I started ingesting Jaime’s work through osmosis when I was a little kid hanging out in the back of my father’s comic book store — images in ads, articles, seeing the covers of his books on shelves, hearing conversations about Maggie and Hopey. Love and Rockets was an aesthetic space that existed for me in the abstract long before I ever read the comics themselves. (In one sense, that adds a layer of truth to Noah’s assertions re: nostalgia, in that the Locas stories all bring me a nostalgia for the mysterious allure they exerted on my young mind before I’d read them. I get wistful just looking at their cover fonts!)
Despite being around Love and Rockets comics since an early age, I didn’t read any of it until much, much later, and I didn’t start at the beginning. The first comic by Jaime Hernandez I ever read was “Flies on the Ceiling,” which still ranks among the most astonishing comics works I’ve ever laid eyes on.
Most of the elements that make Jaime one of my favorite cartoonists are present in “Flies on the Ceiling”:
– the achingly beautiful drawings that find the perfect mixture of realism and cartooniness, seemingly effortless in pulling from the best of both worlds
– the breathtakingly controlled compositions, with their deep blacks and bright whites, attention to both diegetic space and abstract negative space to create enviromental
verisimilitude and broad visual dialectics at the same time
– the ability to draw the most nuanced facial expressions in the history of comics, and to know exactly when to give them up for broad caricature
And, above all: the gaps.

**Listed entries:**

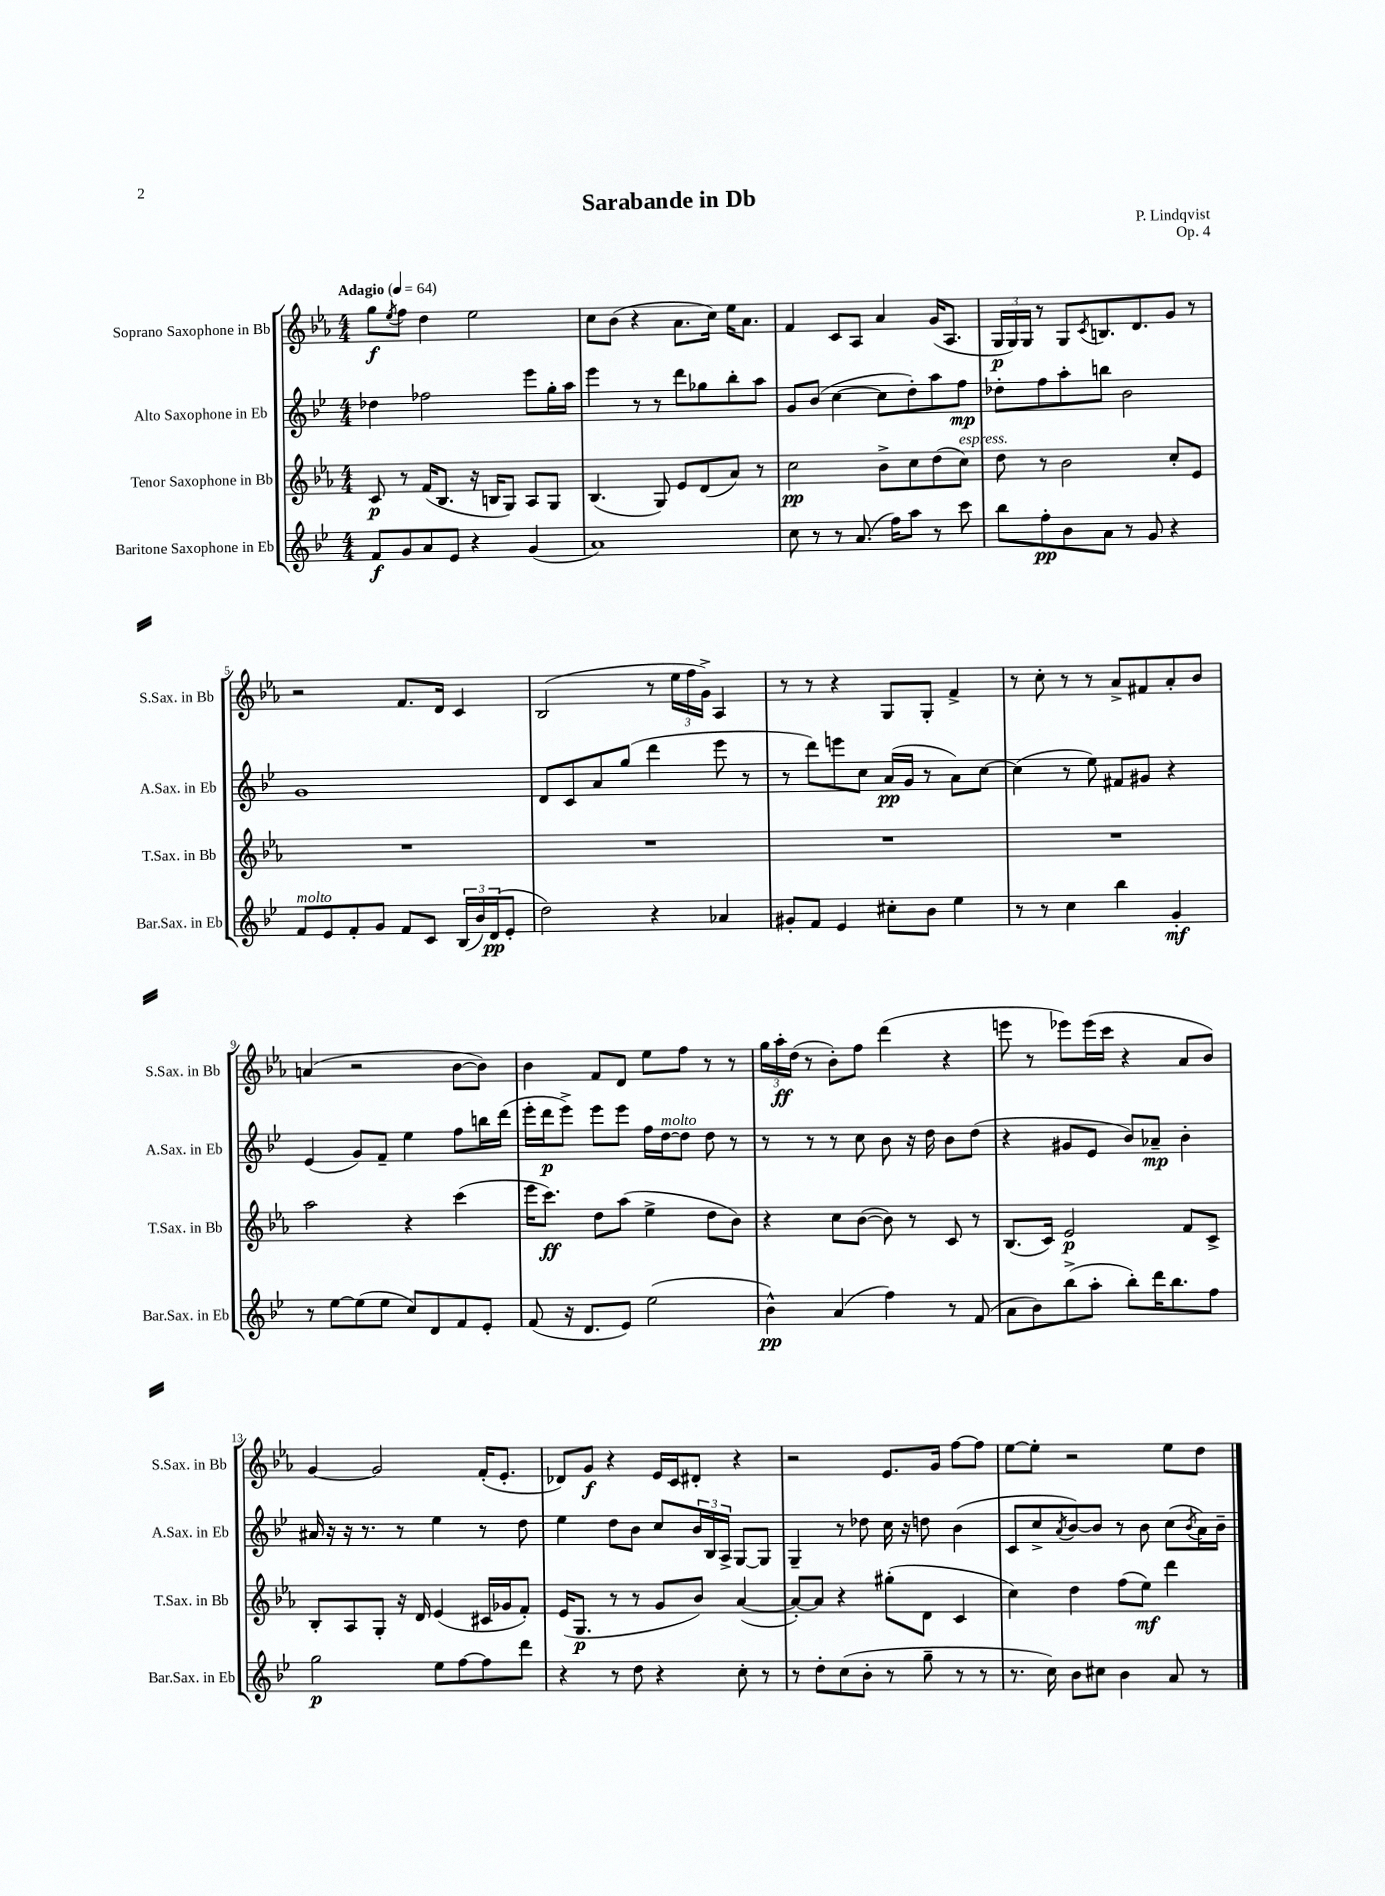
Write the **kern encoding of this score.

**kern	**dynam	**kern	**dynam	**kern	**dynam	**kern	**dynam
*part4	*part4	*part3	*part3	*part2	*part2	*part1	*part1
*staff4	*staff4	*staff3	*staff3	*staff2	*staff2	*staff1	*staff1
*I"Baritone Saxophone in Eb	*	*I"Tenor Saxophone in Bb	*	*I"Alto Saxophone in Eb	*	*I"Soprano Saxophone in Bb	*
*I'Bar.Sax. in Eb	*	*I'T.Sax. in Bb	*	*I'A.Sax. in Eb	*	*I'S.Sax. in Bb	*
*clefG2	*	*clefG2	*	*clefG2	*	*clefG2	*
*k[b-e-]	*	*k[b-e-a-]	*	*k[b-e-]	*	*k[b-e-a-]	*
*M4/4	*	*M4/4	*	*M4/4	*	*M4/4	*
*MM64	*	*MM64	*	*MM64	*	*MM64	*
=1	=1	=1	=1	=1	=1	=1	=1
!	!	!	!	!	!	!LO:TX:a:B:t=Adagio	!
8f/L	f	8c/	p	4dd-X\	.	8gg\L	f
.	.	.	.	.	.	8qee-/	.
8g/	.	8r	.	.	.	8ff\J	.
8a/	.	(16f/KL	.	2ff-X\	.	4dd\	.
.	.	8.B-/J	.	.	.	.	.
8e-/J	.	.	.	.	.	.	.
4r	.	16r	.	.	.	2ee-\	.
.	.	16Bn/KL	.	.	.	.	.
.	.	8G/J)	.	.	.	.	.
(4g/	.	8A-/L	.	8eee-\L	.	.	.
.	.	8G/J	.	16gg'\L	.	.	.
.	.	.	.	16aa\JJ	.	.	.
=2	=2	=2	=2	=2	=2	=2	=2
1a)	.	(4.B-/	.	4eee-\	.	8cc\L	.
.	.	.	.	.	.	(8b-\J	.
.	.	.	.	8r	.	4r	.
.	.	8G/)	.	8r	.	.	.
.	.	8e-/L	.	8ddd\L	.	8.a-\L	.
.	.	(8d/	.	8gg-X\	.	.	.
.	.	.	.	.	.	16cc\Jk)	.
.	.	8a-/J)	.	8bb-'\	.	16ee-\KL	.
.	.	.	.	.	.	8.a-\J	.
.	.	8r	.	8aa\J	.	.	.
=3	=3	=3	=3	=3	=3	=3	=3
8cc\	.	2cc\	pp	8g/L	.	4f/	.
8r	.	.	.	(8b-/J	.	.	.
8r	.	.	.	[4cc\	.	8c/L	.
(8.a/	.	.	.	.	.	8A-/J	.
.	.	8b-^\L	.	8cc\L]	.	4a-/	.
16ff\KL)	.	.	.	.	.	.	.
8aa\J	.	8cc\	.	8dd'\)	.	.	.
8r	.	(8dd\	.	8aa\	.	(16g/KL	.
.	.	.	.	.	.	8.A-/J	.
!	!	!LO:TX:a:i:t=espress.	!	!	!	!	!
8ccc\	.	8cc\J)	.	8ff\J	mp	.	.
=4	=4	=4	=4	=4	=4	=4	=4
8bb-\L	.	8dd\	.	8dd-X'\L	.	24G/LL	p
.	.	.	.	.	.	24G/)	.
.	.	.	.	.	.	24G/JJ	.
8ff'\	pp	8r	.	8ff\	.	8r	.
8b-\	.	2b-\	.	8aa'\	.	8G/L	.
.	.	.	.	.	.	8qc/	.
8a\J	.	.	.	8bbn\J	.	8.Bn/	.
8r	.	.	.	2b-\	.	.	.
.	.	.	.	.	.	8.d/	.
8g/	.	.	.	.	.	.	.
4r	.	8cc'/L	.	.	.	8g/J	.
.	.	8e-/J	.	.	.	8r	.
!!LO:LB:g=z
=5	=5	=5	=5	=5	=5	=5	=5
!LO:TX:a:i:t=molto	!	!	!	!	!	!	!
8f/L	.	1r	.	1g	.	2r	.
8e-/	.	.	.	.	.	.	.
8f'/	.	.	.	.	.	.	.
8g/J	.	.	.	.	.	.	.
8f/L	.	.	.	.	.	8.f/L	.
8c/J	.	.	.	.	.	.	.
.	.	.	.	.	.	16d/Jk	.
(24B-/LL	.	.	.	.	.	4c/	.
24b-/)	.	.	.	.	.	.	.
(24d/J	pp	.	.	.	.	.	.
8e-'/J	.	.	.	.	.	.	.
=6	=6	=6	=6	=6	=6	=6	=6
2dd\)	.	1r	.	8d/L	.	(2B-/	.
.	.	.	.	8c/	.	.	.
.	.	.	.	8a/	.	.	.
.	.	.	.	(8gg/J	.	.	.
4r	.	.	.	4ddd\	.	8r	.
.	.	.	.	.	.	24ee-\LL	.
.	.	.	.	.	.	24ff\	.
.	.	.	.	.	.	24g^\JJ)	.
4a-X/	.	.	.	8eee-\	.	4A-/	.
.	.	.	.	8r	.	.	.
=7	=7	=7	=7	=7	=7	=7	=7
8g#X'/L	.	1r	.	8r	.	8r	.
8f/J	.	.	.	8ddd\L)	.	8r	.
4e-/	.	.	.	8eeen\	.	4r	.
.	.	.	.	8cc\J	.	.	.
8cc#X'\L	.	.	.	(16a/LL	pp	8G/L	.
.	.	.	.	16g/JJ	.	.	.
8b-\J	.	.	.	8r	.	8G'/J	.
4ee-\	.	.	.	8a\L)	.	4f^/	.
.	.	.	.	[8cc\J	.	.	.
=8	=8	=8	=8	=8	=8	=8	=8
8r	.	1r	.	(4cc\]	.	8r	.
8r	.	.	.	.	.	8cc'\	.
4cc\	.	.	.	8r	.	8r	.
.	.	.	.	8ee-\)	.	8r	.
4bb-\	.	.	.	8f#X/L	.	8a-^/L	.
.	.	.	.	8g#X/J	.	8f#X/	.
4g'/	mf	.	.	4r	.	8a-'/	.
.	.	.	.	.	.	8b-/J	.
!!LO:LB:g=z
=9	=9	=9	=9	=9	=9	=9	=9
8r	.	2aa-\	.	(4e-/	.	(4an/	.
[8ee-\L	.	.	.	.	.	.	.
(8ee-\]	.	.	.	8g/L)	.	2r	.
8ee-\J	.	.	.	8f~/J	.	.	.
8cc/L)	.	4r	.	4ee-\	.	.	.
8d/	.	.	.	.	.	.	.
8f/	.	(4ccc\	.	8ff\L	.	[8b-\L	.
8e-'/J	.	.	.	16bbn\L	.	8b-\J])	.
.	.	.	.	(16ddd\JJ	.	.	.
=10	=10	=10	=10	=10	=10	=10	=10
(8f/	.	16eee-\KL	.	16eee-'\LL	.	4b-\	.
.	.	8.ccc\J)	ff	16ddd\J	p	.	.
16r	.	.	.	8eee-^\J)	.	.	.
8.d/L	.	.	.	.	.	.	.
.	.	8dd\L	.	8eee-\L	.	8f/L	.
8e-/J)	.	(8aa-\J	.	8eee-\J	.	8d/J	.
(2ee-\	.	4ee-^\	.	16ff\LL	.	8ee-\L	.
!	!	!	!	!LO:TX:a:i:t=molto	!	!	!
.	.	.	.	[16dd\J	.	.	.
.	.	.	.	8dd\J]	.	8ff\J	.
.	.	8dd\L	.	8dd\	.	8r	.
.	.	8b-\J)	.	8r	.	8r	.
=11	=11	=11	=11	=11	=11	=11	=11
4b-^^\)	pp	4r	.	8r	.	24gg\LL	.
.	.	.	.	.	.	24aa-'\	ff
.	.	.	.	.	.	(24dd\JJ	.
.	.	.	.	8r	.	8r	.
(4a/	.	8cc\L	.	8r	.	8b-'\L)	.
.	.	([8b-\J	.	8cc\	.	8ff\J	.
4ff\)	.	8b-\])	.	8b-\	.	(4ddd\	.
.	.	8r	.	16r	.	.	.
.	.	.	.	16dd\	.	.	.
8r	.	8c/	.	8b-\L	.	4r	.
(8f/	.	8r	.	(8dd\J	.	.	.
=12	=12	=12	=12	=12	=12	=12	=12
8a\L	.	(8.B-/L	.	4r	.	8eeen\	.
8b-\)	.	.	.	.	.	8r	.
.	.	16c/Jk)	.	.	.	.	.
(8bb-^\	.	2e-/	p	8g#X/L	.	8eee-X\L)	.
8aa'\J	.	.	.	8e-/J	.	(16eee-\L	.
.	.	.	.	.	.	16ccc\JJ	.
8bb-'\L)	.	.	.	8b-/L)	.	4r	.
16ddd\K	.	.	.	8a-X~/J	mp	.	.
8.bb-\	.	.	.	.	.	.	.
.	.	8f/L	.	4b-'\	.	8a-/L	.
8ff\J	.	8c^/J	.	.	.	8b-/J)	.
!!LO:LB:g=z
=13	=13	=13	=13	=13	=13	=13	=13
2gg\	p	8B-'/L	.	16a#X/	.	[4g/	.
.	.	.	.	16r	.	.	.
.	.	8A-/	.	16r	.	.	.
.	.	.	.	8.r	.	.	.
.	.	8G'/J	.	.	.	2g/]	.
.	.	16r	.	8r	.	.	.
.	.	16d/	.	.	.	.	.
8ee-\L	.	(4e-/	.	4ee-\	.	.	.
[8ff\	.	.	.	.	.	.	.
8ff\]	.	16c#X/LL	.	8r	.	(16f'/KL	.
.	.	16g-X/J	.	.	.	8.e-'/J	.
8ddd\J	.	8f'/J)	.	8dd\	.	.	.
=14	=14	=14	=14	=14	=14	=14	=14
4r	.	(16e-/KL	.	4ee-\	.	8d-X/L)	.
.	.	8.G/J	p	.	.	.	.
.	.	.	.	.	.	8g/J	f
8r	.	8r	.	8dd\L	.	4r	.
8dd\	.	8r	.	8b-\J	.	.	.
4r	.	8g/L	.	8cc/L	.	16e-/LL	.
.	.	.	.	.	.	16c/J	.
.	.	8b-/J)	.	24b-/L	.	8d#X'/J	.
.	.	.	.	24B-/	.	.	.
.	.	.	.	24A^/JJ	.	.	.
8cc'\	.	([4a-/	.	[8G/L	.	4r	.
8r	.	.	.	8G/J]	.	.	.
=15	=15	=15	=15	=15	=15	=15	=15
8r	.	8a-'/L_)	.	4G~/	.	2r	.
8dd'\L	.	8a-/J]	.	.	.	.	.
(8cc\	.	4r	.	8r	.	.	.
8b-'\J	.	.	.	8dd-X\	.	.	.
8r	.	(8gg#X'\L	.	16cc\	.	8.e-/L	.
.	.	.	.	16r	.	.	.
8gg~\	.	8d\J	.	8ddn\	.	.	.
.	.	.	.	.	.	16g/Jk	.
8r	.	4c/	.	(4b-\	.	[8ff\L	.
8r	.	.	.	.	.	8ff\J]	.
=16	=16	=16	=16	=16	=16	=16	=16
8.r	.	4cc\)	.	8c/L	.	[8ee-\L	.
.	.	.	.	8cc^/	.	8ee-'\J]	.
16cc\)	.	.	.	.	.	.	.
.	.	.	.	8qa/	.	.	.
8b-\L	.	4dd\	.	[8b-/)	.	2r	.
8cc#X\J	.	.	.	8b-/J]	.	.	.
4b-\	.	(8ff\L	.	8r	.	.	.
.	.	8ee-\J)	mf	8b-\	.	.	.
8a/	.	4ddd\	.	(8cc\L	.	8ee-\L	.
.	.	.	.	8qb-/	.	.	.
8r	.	.	.	16a\L)	.	8dd\J	.
.	.	.	.	16b-~\JJ	.	.	.
==	==	==	==	==	==	==	==
*-	*-	*-	*-	*-	*-	*-	*-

**Written instruction A:** State how many lines of the listing contain the string "kern". Reply with the number only.
**Written instruction B:** Continue the passage about Jaime Hernandez's comics, beginning right after its final sentence.

**Right answer A:** 2

**Right answer B:**
Reading a Jaime comic brings to mind the old cliche about listening to Jazz – “It’s not about the notes they play, it’s about the notes they DON’T play.” Jaime’s work is full of sudden narrative gaps – abrupt jump cuts and unexplained transitions that, for me, are the most exciting element of the reading experience. I get a rush whenever my brain has to reconcile two disparate moments next to each other on the page. This page from “Flies on the Ceiling” is one my favorite comics pages of all time:
There’s another kind of exciting narrative gap in Jaime’s work, which has most recently been cited as the cartoonist’s greatest flaw by Robert Stanley Martin in his essay for the roundtable: the persistent referencing of past or future events between Locas stories.
As I said, my first Locas story was “Flies on the Ceiling,” which coincidentally Martin uses as his prime example of what he thinks doesn’t work in Hernandez’s stuff. Rather witheringly, he writes, “as anyone who’s been around a Trekkie knows, fannish types place particular value on details and resonances that casual audiences either miss or don’t understand. It’s sad that Hernandez, with all his talent, undercuts his work by catering to this proclivity at a larger readership’s expense.”
Now, I don’t know that I’m a casual audience (though my gut suggests I may qualify as a large readership), but I do know this: when I first read “Flies,” I could absolutely tell that there were details and resonances that I wasn’t fully understanding – and I considered that a feature, rather than a bug. There was already so much to tease out of the dense and fragmented structure of the story that it made perfect sense to me to also have to ponder after unexplained history. I enjoyed the friction of the unknown.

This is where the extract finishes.